Hi,
I am using torch.compile for optimizing some preprocessing components, which are run on CPU, like depth_to_3d_opt = torch.compile(kornia.geometry.depth_to_3d, mode="reduce-overhead")
Then I am trying to run multi-GPU training via transformers
+ accelerate
.
However, the torch.compile fails with CUDA-related error torch._dynamo.exc.InternalTorchDynamoError: Cannot re-initialize CUDA in forked subprocess.
[rank3]: File "/opt/conda/lib/python3.10/site-packages/torch/_dynamo/convert_frame.py", line 172, in _fn
[rank3]: cuda_rng_state = torch.cuda.get_rng_state()
[rank3]: File "/opt/conda/lib/python3.10/site-packages/torch/cuda/random.py", line 31, in get_rng_state
[rank3]: _lazy_init()
[rank3]: File "/opt/conda/lib/python3.10/site-packages/torch/cuda/__init__.py", line 300, in _lazy_init
[rank3]: raise RuntimeError(
[rank3]: torch._dynamo.exc.InternalTorchDynamoError: Cannot re-initialize CUDA in forked subprocess.

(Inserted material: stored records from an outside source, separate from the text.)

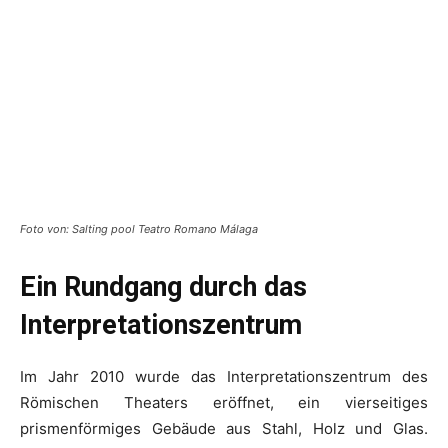
Foto von: Salting pool Teatro Romano Málaga
Ein Rundgang durch das
Interpretationszentrum
Im Jahr 2010 wurde das Interpretationszentrum des
Römischen Theaters eröffnet, ein vierseitiges
prismenförmiges Gebäude aus Stahl, Holz und Glas.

To use CUDA with multiprocessing, you must use the 'spawn' start method
[rank3]: You can suppress this exception and fall back to eager by setting:
[rank3]: import torch._dynamo
[rank3]: torch._dynamo.config.suppress_errors = True
Is there a way to force torch.compile to run in CPU-only mode?